Cumhurbaşkanı Recep Tayyip Erdoğan, Kılıçdaroğlu’nun ‘uyuşturucu’ iddiasına yönelik "Böyle bir teşkilata nasıl olur da ’Türkiye cari açığını uyuşturucu satmak suretiyle kapatıyor’ dersiniz, bu ne insafsızlıktır, bu ne vicdansızlıktır" dedi.
Cumhurbaşkanı Recep Tayyip Erdoğan, Beştepe Millet Kongre ve Kültür Merkezi’nde Polis Akademisi Polis Amirleri Eğitimi Merkezi 6. Dönem Mezuniyet Töreni’nde konuştu. Polis Amirleri Eğitim Merkezi’nde 6 dönem olarak eğitimlerini tamamlayan 72 misafir öğrenci ile toplam 681 komiser yardımcısını tebrik ettiğini belirten Erdoğan, ”Sizleri; vatana, millete ve devlete onurla, gururla, sadakatle hizmet edecek alından öpülesi kıymetli evlatlar olarak yetiştiren ailelerinize şükranlarımı sunuyorum. Dereceye giren Komiser yardımcılarımızı da hassaten tebrik ediyorum. Türkiye’nin yakın dönemde yaşadığı en büyük felaketlerden birinin müsebbibi FETÖ ihanet çetesinin en çok zarar verdiği kurumlarımız dan biri de emniyet teşkilatımızdır. Bilindiği gibi bu amaçla polis akademisini 2015 yılında yeniden yapılandırdık. Böylece FETÖ’sünden PKK’sına kadar tüm örgütlerin hedefi olan Emniyet Teşkilatımızın insan kaynağı tedarik ve eğitim sistemini sadece devlete ve millete hizmet edecek şekilde bir yapıya kavuşturduk" dedi.

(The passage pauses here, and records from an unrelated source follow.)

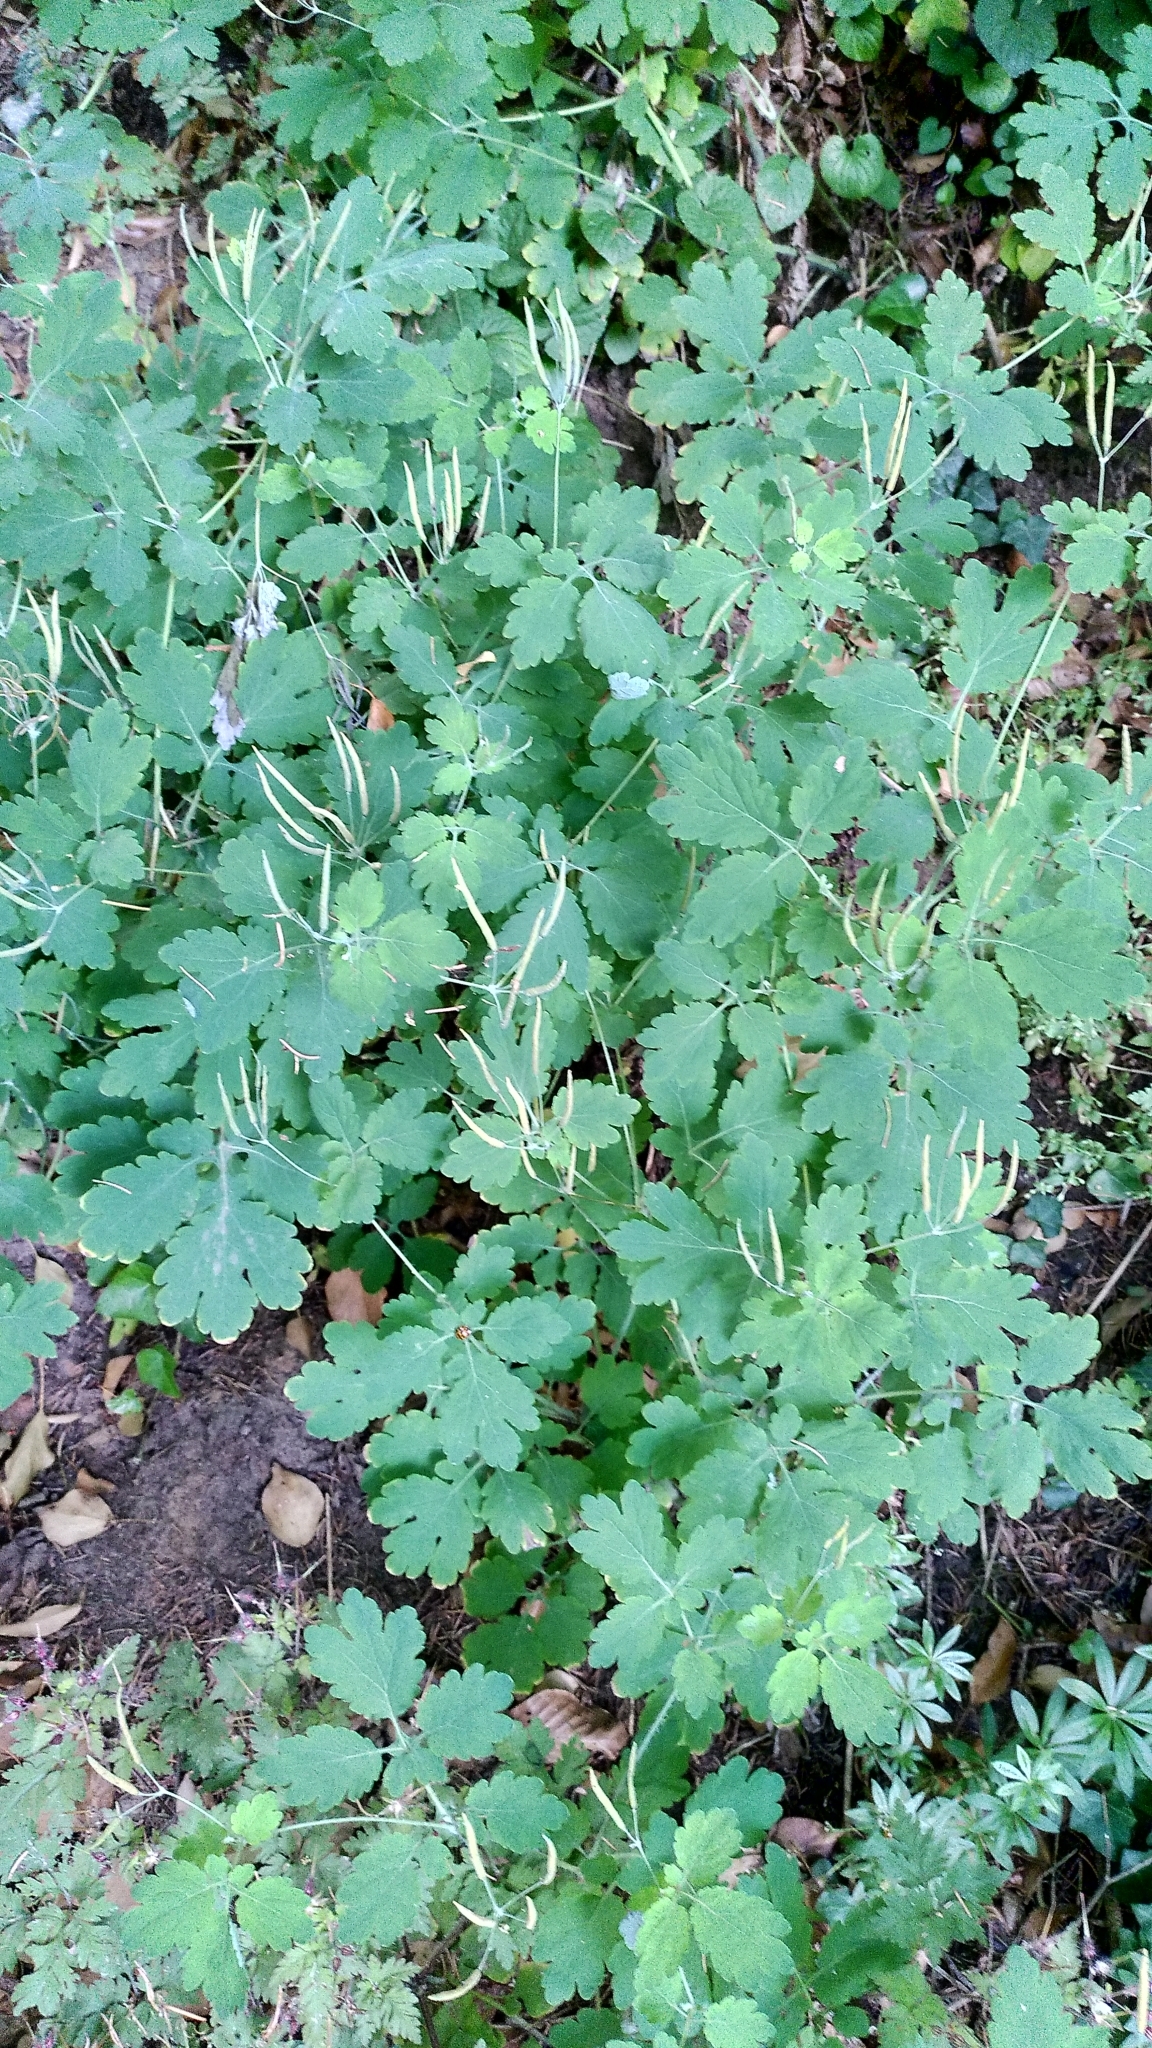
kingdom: Plantae
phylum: Tracheophyta
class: Magnoliopsida
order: Ranunculales
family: Papaveraceae
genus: Chelidonium
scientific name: Chelidonium majus
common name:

Bu adımın hemen ardından yaşanan 15 Temmuz darbe girişiminden bugüne kadar 38 bin emniyet mensubunun ihraç edilerek teşkilatın FETÖ gölgesinden tamamen arındırıldığını söyleyen Erdoğan, "Geçtiğimiz 7 yılda Akademi bünyesinde yetiştirdiğimiz 18 bin 398 komiser yardımcımız 116 bin 269 polis memurumuz 28 bin 742 çarşı mahalle bekçimizle Emniyet Teşkilatımızı daha da güçlendirdik. Ayrıca akademiden mezun olan 13 bin 684 yüksek lisans ve 60 doktora öğrencisi ile teşkilatın insan gücünü Akademik olarak da tahkim ettik" diye konuştu.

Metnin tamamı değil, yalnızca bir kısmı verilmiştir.